March 2, 2017
James Falzone & Bonnie Whiting |
Chapel Performance Space, Good Shepherd Center, Seattle
Bonnie Whiting: percussion
James Falzone: clarinet, piano, shruti box, bells
with special guests:
Beth Fleenor: bass clarinet
Ivan Arteaga: alto saxophone and clarinet
Neil Welch: tenor and soprano saxophone
Steve Treseler: tenor saxophone and clarinet
Eric Vanderbilt-Mathews: alto saxophone and clarinet
Prelude - Bonnie Whiting and James Falzone, 2017
Amazonia Dreaming - Annea Lockwood, 1987
Sighs Too Deep For Words - James Falzone, 2017
Exercise No. 4 for Hands Right, Left and Deserted Mouth - Susan Parenti, 1984
The Room Is - James Falzone, 2013
Perishable Structures That Would Be Social Events, IV. Varése - Bonnie Whiting, 2017
White (part 1) - James Falzone, 2013
Your Thoughts While Listening - Richard Logan-Greene, 2015
White (part 2) - James Falzone, 2013
Toucher - Vinko Globokar, 2013
Grace and Chance (at the same time) - James Falzone, 2015
Postlude - Bonnie Whiting and James Falzone, 2017
The event as a whole wholly subsumed its constituent parts. Not that each part was not utterly distinct in its own integral event-ness, but that each part gave itself up wholly, in all of each of its integral event-nesses, to the passage of the event as a whole. That is, each event's moments were lifted into a status within the whole event that outshone their narrower moment-hoods. This doesn't just happen. Serious lifting was involved.
One hell of a band too.
March 3, 2017
Seattle Composers' Salon
Chapel Performance Space, Good Shepherd Center, Seattle
Sheila Bristow :: two songs: Strong Wisdom and Leap Into Love, for mezzo-soprano, piano, and cello. Melissa Plagemann sang, Sheila played piano, and Meg Brennand was her usual magnificence on the cello. Sheila has been working on this set for some time now and we have heard earlier versions of at least one of them at other Salons. I admire her straight-ahead, get out of the way of the text, illustrate clearly without over dramatizing things approach to song writing. Although her style is nothing like my own, the attitude is like, and refreshing. The entire cycle will be presented at the Chapel on April 8.

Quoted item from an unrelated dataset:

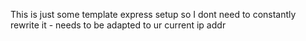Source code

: This is just some template express setup so I dont need to constantly rewrite it - needs to be adapted to ur current ip addr
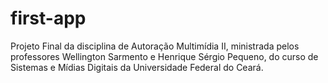 # first-app
Projeto Final da disciplina de Autoração Multimídia II, ministrada pelos professores Wellington Sarmento e Henrique Sérgio Pequeno, do curso de Sistemas e Mídias Digitais da Universidade Federal do Ceará.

Steve Eric Scribner :: Tree and Stone (Artificial Version), for paper tree parts and chair stones (performed by the audience); and The Sherványa Nocturnal Music, for piano, harp, and other plucked instruments (peformed by Steve, piano; a harp player whose name I was too dead tired to remember to write down; and Karen and me on miniature kora (bug-guitar) and three-string ukulele). I was involved - in the sense that I plucked a few notes quietly through most of it - so my only comment is that I think I had the best seat in the house. The paper sound from the audience was luscious.
ComManD :: Thaumaturgy, for percussion, saxophone, dance, and electronics. Being, as I say, pretty much dead tired from a wicked week at work, I didn't manage to catch all the names, but Ivan Arteaga operated, to some extent, as spokesperson. They are working on some fancy computer-enabled ideas of collaboration, interaction, and mutual sound manipulation. The image that struck me strongest was the dancer, tricked out with accelerometers at wrist and ankle, somehow being both marionette and string-puller at once. Weirdly fascinating.
Blake DeGraw :: Electronic Quartet for Humans, for four saxophones. I recognized Jeremy Shaskus, but the other two names escaped my enfeebled note-taking. Adam and Justin was all I got. Bursts of sound from four sides projecting an image of a surrounding space. Bursts of no sound from all sides projecting an image of a withheld space.
Recorded
February 28, 2017
Die Kunst der Fuge Contrapunctus VI - J. S. Bach - Zoltan KocsisThis stands in front of you several times over all at once. Resistance is not futile, it is presumed, vanquished. Nothing like music as usual.
Symphony 95 - Haydn - Austro Hungarian Haydn Orchestra, Adam Fischer
First the overture. A domestic crisis with fatherly advice. Fatherly advice activated, public acclamation follows. Wrap it up.
In Session at the Tintinabulary
February 27, 2017
Assembly Rechoired 56 170227 - Karen Eisenbrey, Keith Eisenbrey
There was rain. There was snow. There was thundersnow. And then came the overturned propane tanker on I-5. Traffic was beyond a mess. In honor of our compatriots trapped in traffic Karen and I carried on with noise. Since before our marriage (the first two were in June of 1986) we have called any improvisation session with just the two of us and no other Banned Rehearsal regular an "Assembly Rechoired". This is #56. Karen played the Excelsior and I bumped around several noisy items, at the end pouring all the ping pong balls out of the bucket into the chimney. And back.